⟨

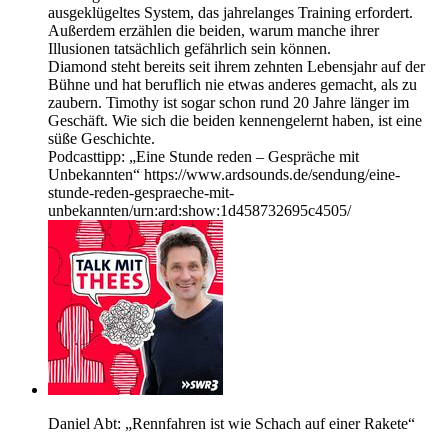
ausgeklügeltes System, das jahrelanges Training erfordert.
Außerdem erzählen die beiden, warum manche ihrer
Illusionen tatsächlich gefährlich sein können.
Diamond steht bereits seit ihrem zehnten Lebensjahr auf der
Bühne und hat beruflich nie etwas anderes gemacht, als zu
zaubern. Timothy ist sogar schon rund 20 Jahre länger im
Geschäft. Wie sich die beiden kennengelernt haben, ist eine
süße Geschichte.
Podcasttipp: „Eine Stunde reden – Gespräche mit
Unbekannten“ https://www.ardsounds.de/sendung/eine-
stunde-reden-gespraeche-mit-
unbekannten/urn:ard:show:1d458732695c4505/
Daniel Abt: „Rennfahren ist wie Schach auf einer Rakete“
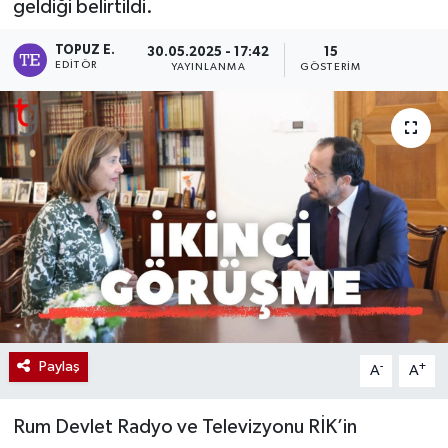
geldiği belirtildi.
TOPUZ E.
30.05.2025 - 17:42
15
EDITÖR
YAYINLANMA
GÖSTERIM
Paylaş
-
+
A
A
Rum Devlet Radyo ve Televizyonu RİK’in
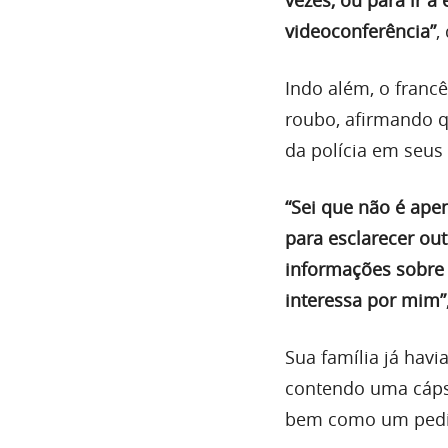
videoconferência”
,
Indo além, o franc
roubo, afirmando q
da polícia em seus 
“Sei que não é ape
para esclarecer ou
informações sobre 
interessa por mim”
Sua família já hav
contendo uma cáps
bem como um pedid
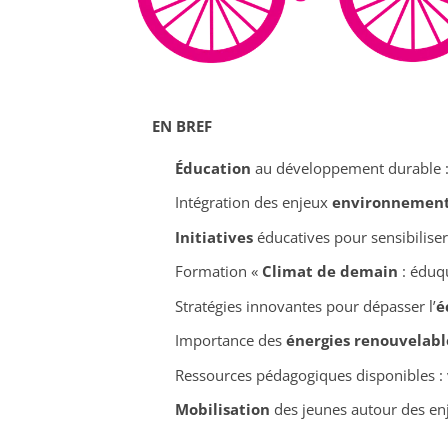
EN BREF
Éducation
au développement durable : 
Intégration des enjeux
environnemen
Initiatives
éducatives pour sensibiliser
Formation «
Climat de demain
: éduq
Stratégies innovantes pour dépasser l’
é
Importance des
énergies renouvelabl
Ressources pédagogiques disponibles : 
Mobilisation
des jeunes autour des enj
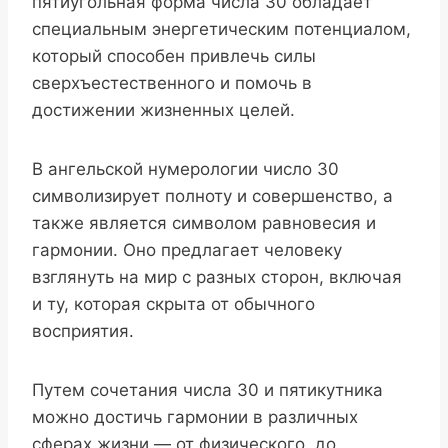
пятиугольная форма числа 30 обладает
специальным энергетическим потенциалом,
который способен привлечь силы
сверхъестественного и помочь в
достижении жизненных целей.
В ангельской нумерологии число 30
символизирует полноту и совершенство, а
также является символом равновесия и
гармонии. Оно предлагает человеку
взглянуть на мир с разных сторон, включая
и ту, которая скрыта от обычного
восприятия.
Путем сочетания числа 30 и пятикутника
можно достичь гармонии в различных
сферах жизни — от физического, до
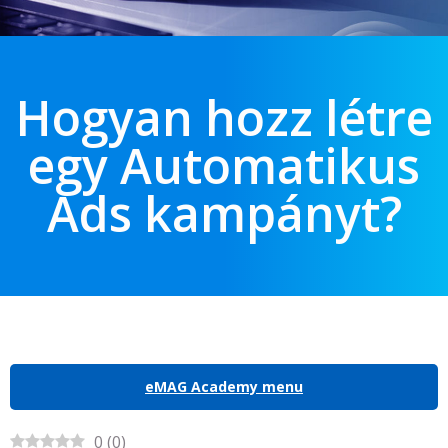
Hogyan hozz létre
egy Automatikus
Ads kampányt?
eMAG Academy menu
0
(
0
)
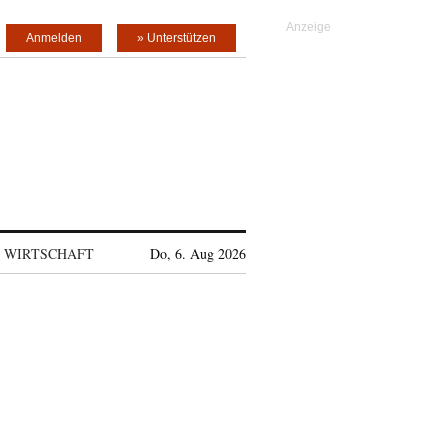
Anmelden
» Unterstützen
WIRTSCHAFT
Do, 6. Aug 2026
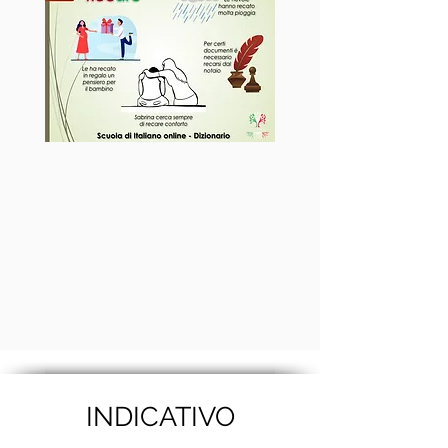
INDICATIVO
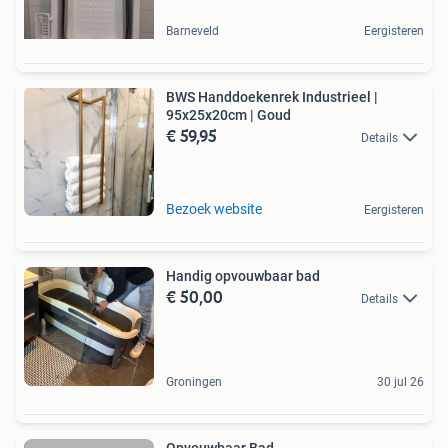
Barneveld
Eergisteren
BWS Handdoekenrek Industrieel |
95x25x20cm | Goud
€ 59,95
Details
Bezoek website
Eergisteren
Handig opvouwbaar bad
€ 50,00
Details
Groningen
30 jul 26
Opvouwbaar Bad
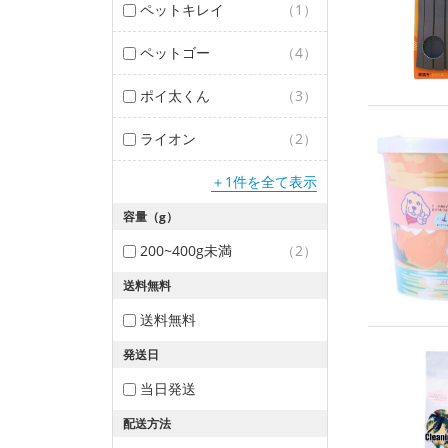
ペットキレイ
（1）
ペットゴー
（4）
ポイ太くん
（3）
ライオン
（2）
＋1件を全て表示
容量（g）
200~400g未満
（2）
送料無料
送料無料
発送日
当日発送
配送方法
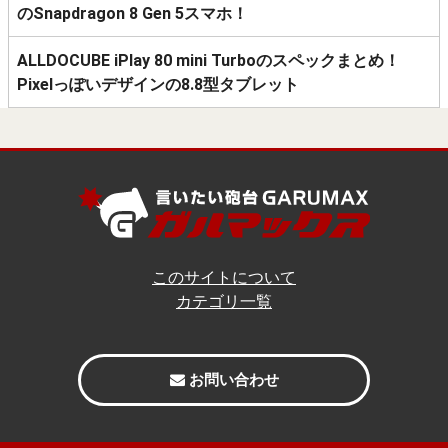
のSnapdragon 8 Gen 5スマホ！
ALLDOCUBE iPlay 80 mini Turboのスペックまとめ！
Pixelっぽいデザインの8.8型タブレット
このサイトについて
カテゴリ一覧
お問い合わせ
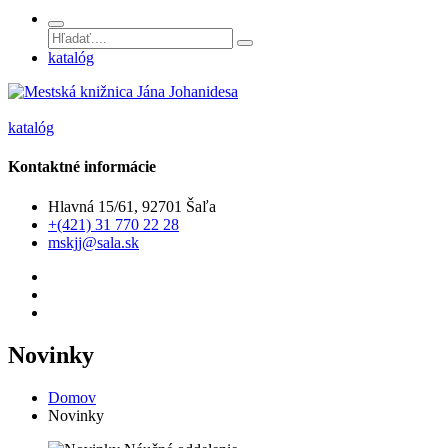
katalóg
katalóg
Kontaktné informácie
Hlavná 15/61, 92701 Šaľa
+(421) 31 770 22 28
mskjj@sala.sk
Novinky
Domov
Novinky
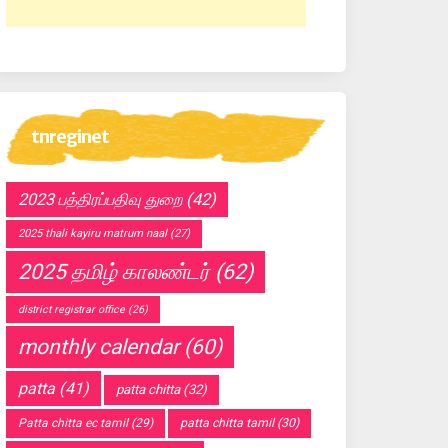
tnreginet
2023 பத்திரப்பதிவு துறை
(42)
2025 thali kayiru matrum naal
(27)
2025 தமிழ் காலண்டர்
(62)
district registrar office
(26)
monthly calendar
(60)
patta
(41)
patta chitta
(32)
Patta chitta ec tamil
(29)
patta chitta tamil
(30)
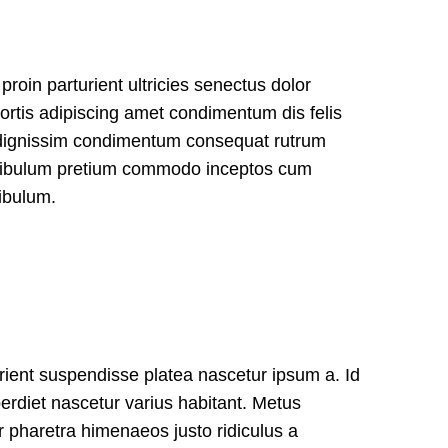
roin parturient ultricies senectus dolor
tis adipiscing amet condimentum dis felis
dignissim condimentum consequat rutrum
estibulum pretium commodo inceptos cum
ibulum.
rient suspendisse platea nascetur ipsum a. Id
diet nascetur varius habitant. Metus
r pharetra himenaeos justo ridiculus a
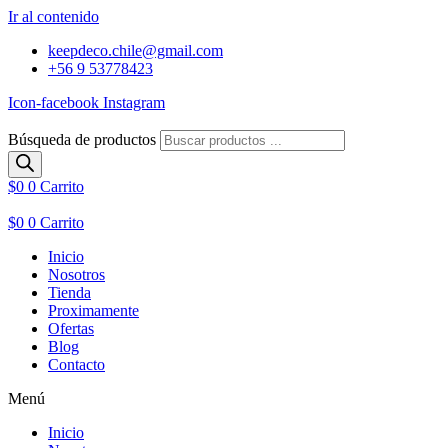
Ir al contenido
keepdeco.chile@gmail.com
+56 9 53778423
Icon-facebook
Instagram
Búsqueda de productos
$
0
0
Carrito
$
0
0
Carrito
Inicio
Nosotros
Tienda
Proximamente
Ofertas
Blog
Contacto
Menú
Inicio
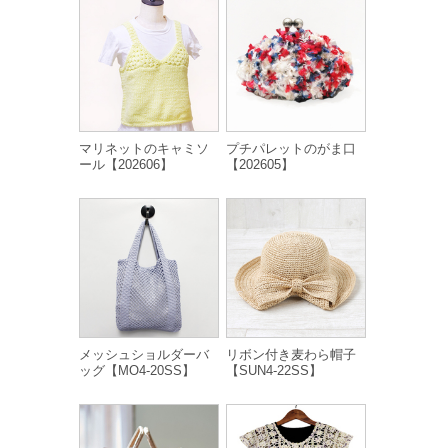
マリネットのキャミソ
プチパレットのがま口
ール【202606】
【202605】
メッシュショルダーバ
リボン付き麦わら帽子
ッグ【MO4-20SS】
【SUN4-22SS】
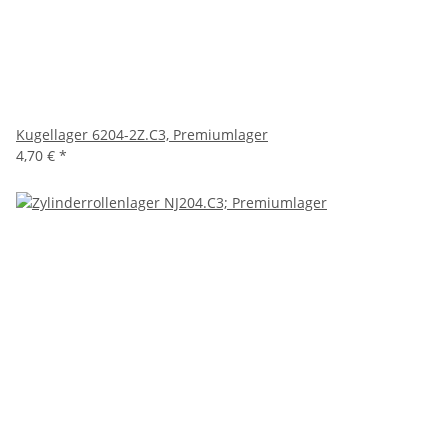
Kugellager 6204-2Z.C3, Premiumlager
4,70 €
*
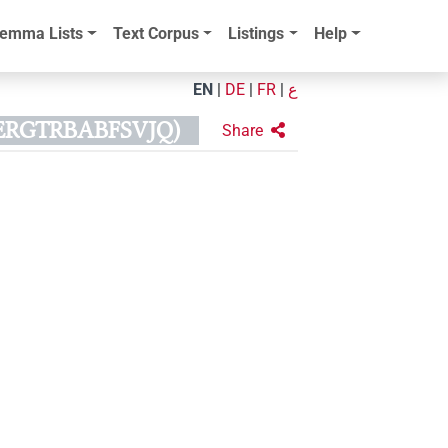
emma Lists
Text Corpus
Listings
Help
EN
|
DE
|
FR
|
ع
TERGTRBABFSVJQ)
Share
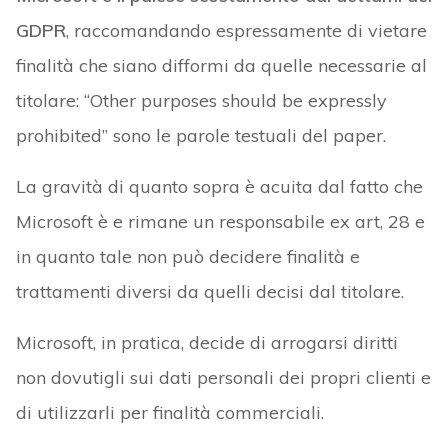
GDPR
, raccomandando espressamente di vietare
finalità che siano difformi da quelle necessarie al
titolare: “Other purposes should be expressly
prohibited” sono le parole testuali del paper.
La gravità di quanto sopra è acuita dal fatto che
Microsoft è e rimane un responsabile ex art, 28 e
in quanto tale non può decidere finalità e
trattamenti diversi da quelli decisi dal titolare.
Microsoft, in pratica, decide di arrogarsi diritti
non dovutigli sui dati personali dei propri clienti e
di utilizzarli per finalità commerciali.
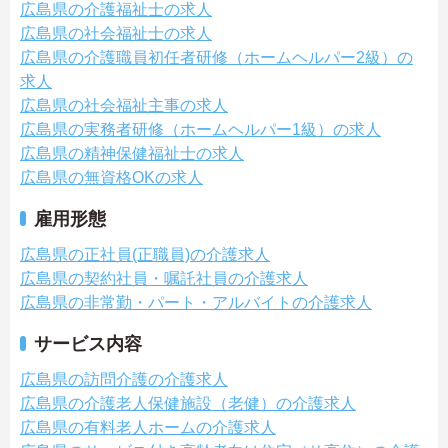
広島県の介護福祉士の求人
広島県の社会福祉士の求人
広島県の介護職員初任者研修（ホームヘルパー2級）の
求人
広島県の社会福祉主事の求人
広島県の実務者研修（ホームヘルパー1級）の求人
広島県の精神保健福祉士の求人
広島県の無資格OKの求人
雇用形態
広島県の正社員(正職員)の介護求人
広島県の契約社員・嘱託社員の介護求人
広島県の非常勤・パート・アルバイトの介護求人
サービス内容
広島県の訪問介護の介護求人
広島県の介護老人保健施設（老健）の介護求人
広島県の有料老人ホームの介護求人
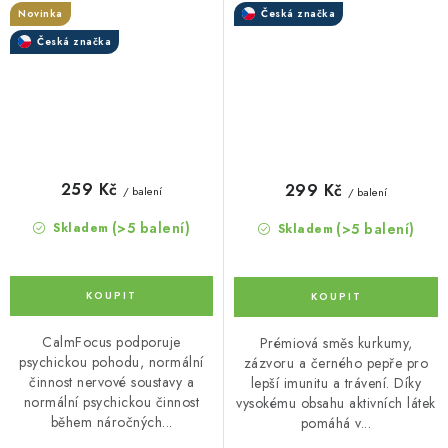
Novinka
Česká značka
kapsle
Česká značka
259 Kč
299 Kč
/ balení
/ balení
(>5 balení)
(>5 balení)
Skladem
Skladem
CalmFocus podporuje
Prémiová směs kurkumy,
psychickou pohodu, normální
zázvoru a černého pepře pro
činnost nervové soustavy a
lepší imunitu a trávení. Díky
normální psychickou činnost
vysokému obsahu aktivních látek
během náročných...
pomáhá v...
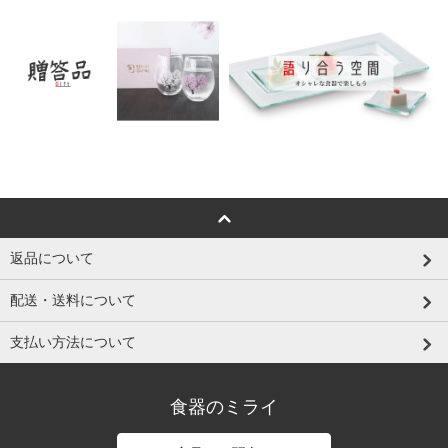
返品について
配送・送料について
支払い方法について
食器のミライ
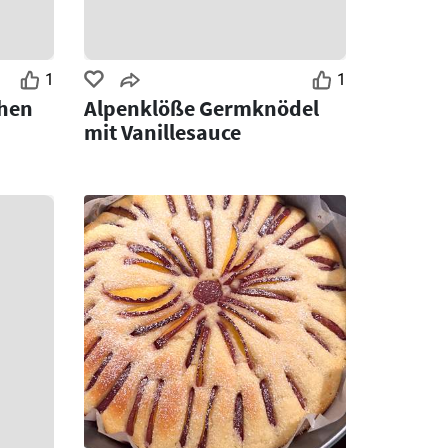
1
1
chen
Alpenklöße Germknödel
mit Vanillesauce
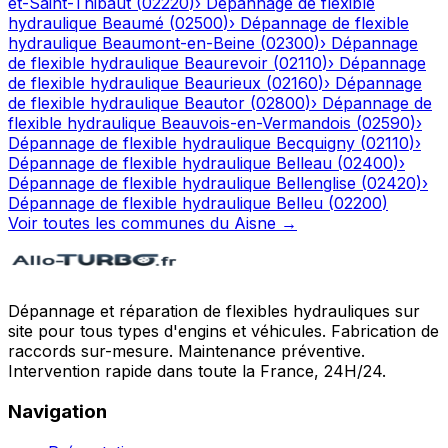
et-Saint-Thibaut
(
02220
)
›
Dépannage de flexible
hydraulique
Beaumé
(
02500
)
›
Dépannage de flexible
hydraulique
Beaumont-en-Beine
(
02300
)
›
Dépannage
de flexible hydraulique
Beaurevoir
(
02110
)
›
Dépannage
de flexible hydraulique
Beaurieux
(
02160
)
›
Dépannage
de flexible hydraulique
Beautor
(
02800
)
›
Dépannage de
flexible hydraulique
Beauvois-en-Vermandois
(
02590
)
›
Dépannage de flexible hydraulique
Becquigny
(
02110
)
›
Dépannage de flexible hydraulique
Belleau
(
02400
)
›
Dépannage de flexible hydraulique
Bellenglise
(
02420
)
›
Dépannage de flexible hydraulique
Belleu
(
02200
)
Voir toutes les communes du
Aisne
→
Dépannage et réparation de flexibles hydrauliques sur
site pour tous types d'engins et véhicules. Fabrication de
raccords sur-mesure. Maintenance préventive.
Intervention rapide dans toute la France, 24H/24.
Navigation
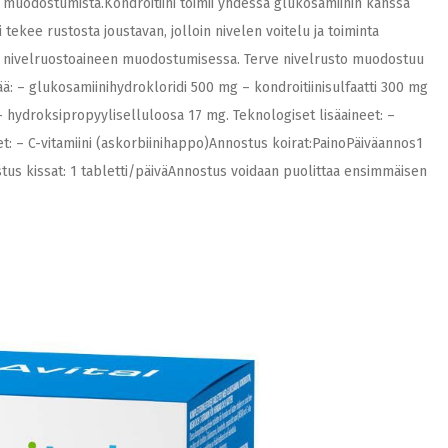
 muodostumista.Kondroitiini toimii yhdessä glukosamiinin kanssa
tekee rustosta joustavan, jolloin nivelen voitelu ja toiminta
in, nivelruostoaineen muodostumisessa. Terve nivelrusto muodostuu
ää: – glukosamiinihydrokloridi 500 mg – kondroitiinisulfaatti 300 mg
hydroksipropyyliselluloosa 17 mg. Teknologiset lisäaineet: –
t: – C-vitamiini (askorbiinihappo)Annostus koirat:PainoPäiväannos1
tus kissat: 1 tabletti/päiväAnnostus voidaan puolittaa ensimmäisen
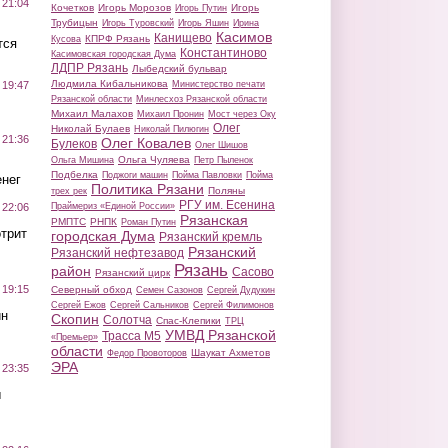
 21:04
Кочетков
Игорь Морозов
Игорь
Игорь Путин
Трубицын
Игорь Туровский
Игорь Яшин
Ирина
Касимов
Канищево
КПРФ Рязань
Кусова
тся
Константиново
Касимовская городская Дума
ЛДПР Рязань
Лыбедский бульвар
Людмила Кибальникова
Министерство печати
 19:47
Рязанской области
Минлесхоз Рязанской области
Михаил Малахов
Михаил Пронин
Мост через Оку
Олег
Николай Булаев
Николай Пилюгин
 21:36
Олег Ковалев
Булеков
Олег Шишов
Ольга Чуляева
Ольга Мишина
Петр Пыленок
Подбелка
Поджоги машин
Пойма Павловки
Пойма
нег
Политика Рязани
Поляны
трех рек
РГУ им. Есенина
Праймериз «Единой России»
 22:06
Рязанская
РМПТС
РНПК
Роман Путин
трит
городская Дума
Рязанский кремль
Рязанский
Рязанский нефтезавод
Рязань
район
Сасово
Рязанский цирк
 19:15
Северный обход
Семен Сазонов
Сергей Дудукин
Сергей Ежов
Сергей Сальников
Сергей Филимонов
ин
Скопин
Солотча
Спас-Клепики
ТРЦ
УМВД Рязанской
Трасса М5
«Премьер»
области
Шаукат Ахметов
Федор Провоторов
ЭРА
 23:35
ы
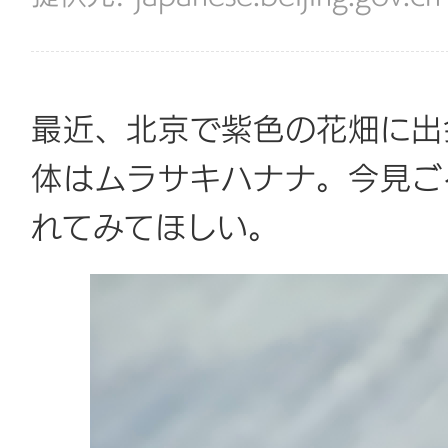
最近、北京で紫色の花畑に出
体はムラサキハナナ。今見ご
れてみてほしい。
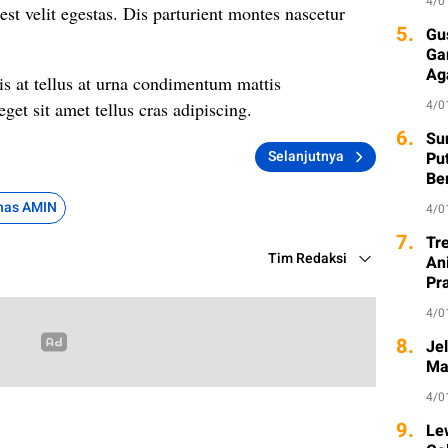
4/0
est velit egestas. Dis parturient montes nascetur
5.
Gu
Ga
Ag
is at tellus at urna condimentum mattis
4/0
get sit amet tellus cras adipiscing.
6.
Sur
Selanjutnya
Pu
Be
nas AMIN
4/0
7.
Tr
Tim Redaksi
An
Pr
4/0
8.
Je
Ma
4/0
9.
Le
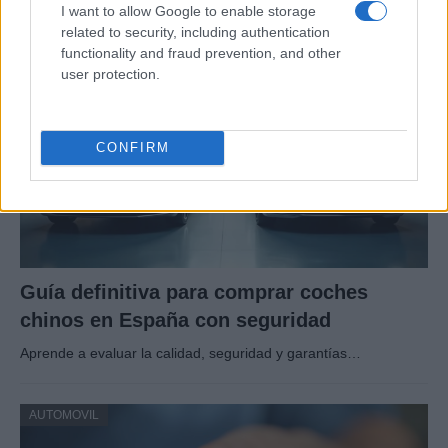
I want to allow Google to enable storage
related to security, including authentication
AUTOMOVIL
functionality and fraud prevention, and other
user protection.
CONFIRM
Guía definitiva para comprar coches
chinos en España con seguridad
Aprende a evaluar la calidad, seguridad y garantías…
AUTOMOVIL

⟩

▸ GOAL OF THE EXERCISE
Pick out every line of the items that contains the word "городская", with case counting toward a match.

▸ SOLUTION FOR THIS EXERCISE
Касимовская городская Дума
городская Дума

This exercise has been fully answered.